In my opinion, the validity of the tax under review finds support in Hans Rees’ Sons v. No. Carolina (283 U. S. 123). The decision in that case upheld the imposition of an allocable income tax on the manufacturing end of a business, which was carried on in North Carolina, but excluded income from activities consisting of purchases and sales consummated outside the State. The case not only supports the allocable tax on the local activities, but holds that where the business is unitary in the sense that the ultimate gain is derived from an entire business, this does not mean that the activities conducted in various jurisdictions are to be regarded as component parts óf a single unit for the purpose of taxation. The decision further indicates that the State in which the manufacturing plants are located may not tax more than the local transactions, thus.reducing the danger of double taxation in a case like the present.

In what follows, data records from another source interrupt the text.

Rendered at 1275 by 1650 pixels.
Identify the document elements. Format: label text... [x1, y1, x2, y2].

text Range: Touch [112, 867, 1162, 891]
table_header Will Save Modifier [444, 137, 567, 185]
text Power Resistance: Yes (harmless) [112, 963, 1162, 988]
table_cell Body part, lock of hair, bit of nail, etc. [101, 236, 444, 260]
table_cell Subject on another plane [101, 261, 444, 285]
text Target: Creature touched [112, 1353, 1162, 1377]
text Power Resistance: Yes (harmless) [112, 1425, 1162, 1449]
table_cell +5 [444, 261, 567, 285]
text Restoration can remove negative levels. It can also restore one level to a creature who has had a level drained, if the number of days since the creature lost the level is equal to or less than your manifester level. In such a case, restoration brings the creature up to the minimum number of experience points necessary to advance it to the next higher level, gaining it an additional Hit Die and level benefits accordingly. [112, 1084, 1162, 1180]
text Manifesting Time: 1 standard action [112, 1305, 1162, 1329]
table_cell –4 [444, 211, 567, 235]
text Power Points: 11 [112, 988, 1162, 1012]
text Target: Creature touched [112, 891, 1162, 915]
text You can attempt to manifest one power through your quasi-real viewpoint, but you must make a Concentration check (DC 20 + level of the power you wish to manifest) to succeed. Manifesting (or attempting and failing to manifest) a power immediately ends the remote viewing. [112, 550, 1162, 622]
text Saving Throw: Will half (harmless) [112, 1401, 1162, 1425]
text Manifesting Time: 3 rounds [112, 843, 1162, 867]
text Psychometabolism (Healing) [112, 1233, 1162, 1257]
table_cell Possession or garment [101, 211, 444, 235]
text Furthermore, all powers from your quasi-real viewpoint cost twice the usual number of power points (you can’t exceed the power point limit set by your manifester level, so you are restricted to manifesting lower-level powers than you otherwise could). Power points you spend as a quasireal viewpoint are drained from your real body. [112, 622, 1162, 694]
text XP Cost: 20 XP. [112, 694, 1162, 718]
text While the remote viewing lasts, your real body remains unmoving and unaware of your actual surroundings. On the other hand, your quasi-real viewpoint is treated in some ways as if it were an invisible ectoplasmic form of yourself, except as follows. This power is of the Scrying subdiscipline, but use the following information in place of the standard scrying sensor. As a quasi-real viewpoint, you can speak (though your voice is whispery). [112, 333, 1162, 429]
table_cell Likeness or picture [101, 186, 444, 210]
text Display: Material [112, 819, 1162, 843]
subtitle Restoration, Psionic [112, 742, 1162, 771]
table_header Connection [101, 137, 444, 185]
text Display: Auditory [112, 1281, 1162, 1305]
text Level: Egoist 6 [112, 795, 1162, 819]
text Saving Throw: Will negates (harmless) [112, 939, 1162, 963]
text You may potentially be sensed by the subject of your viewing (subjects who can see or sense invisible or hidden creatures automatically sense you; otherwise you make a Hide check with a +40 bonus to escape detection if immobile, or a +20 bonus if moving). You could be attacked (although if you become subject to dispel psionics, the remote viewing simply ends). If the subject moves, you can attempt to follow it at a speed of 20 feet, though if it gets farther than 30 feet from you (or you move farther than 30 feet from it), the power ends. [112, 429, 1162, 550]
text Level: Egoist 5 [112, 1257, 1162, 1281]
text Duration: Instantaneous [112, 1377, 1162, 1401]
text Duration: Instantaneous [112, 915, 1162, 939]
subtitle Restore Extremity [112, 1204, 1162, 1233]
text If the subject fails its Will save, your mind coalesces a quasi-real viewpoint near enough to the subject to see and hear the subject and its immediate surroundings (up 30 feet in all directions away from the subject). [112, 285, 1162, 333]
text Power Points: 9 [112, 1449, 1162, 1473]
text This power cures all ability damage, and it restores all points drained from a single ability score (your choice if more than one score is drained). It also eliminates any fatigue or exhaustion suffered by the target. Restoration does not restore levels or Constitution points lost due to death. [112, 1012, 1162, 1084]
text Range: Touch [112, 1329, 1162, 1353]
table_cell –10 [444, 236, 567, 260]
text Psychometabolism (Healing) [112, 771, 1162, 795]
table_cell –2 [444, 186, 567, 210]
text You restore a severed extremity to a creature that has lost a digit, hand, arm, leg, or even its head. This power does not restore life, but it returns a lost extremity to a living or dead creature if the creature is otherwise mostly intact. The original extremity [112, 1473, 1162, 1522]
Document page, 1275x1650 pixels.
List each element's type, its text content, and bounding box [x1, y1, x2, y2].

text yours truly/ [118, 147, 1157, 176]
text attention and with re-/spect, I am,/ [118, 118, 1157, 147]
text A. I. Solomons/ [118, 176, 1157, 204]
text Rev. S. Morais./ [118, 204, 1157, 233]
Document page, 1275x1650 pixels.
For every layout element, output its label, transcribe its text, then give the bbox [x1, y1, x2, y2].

For the foregoing reasons, I accordingly dissent from the majority holding that the tax under review is unconstitutional and void in its application to the taxpayer in this case.
Dore, J. P., Cohn and Van Voorhis, JJ., concur with Breitel, J.; Callahan, J., dissents in opinion.
Determination annulled and a refund directed of the taxes paid for the years 1947 and 1948. With respect to the taxes paid for the year 1946, the determination is confirmed, the taxpayer having failed to make timely or proper protest. Settle order on notice.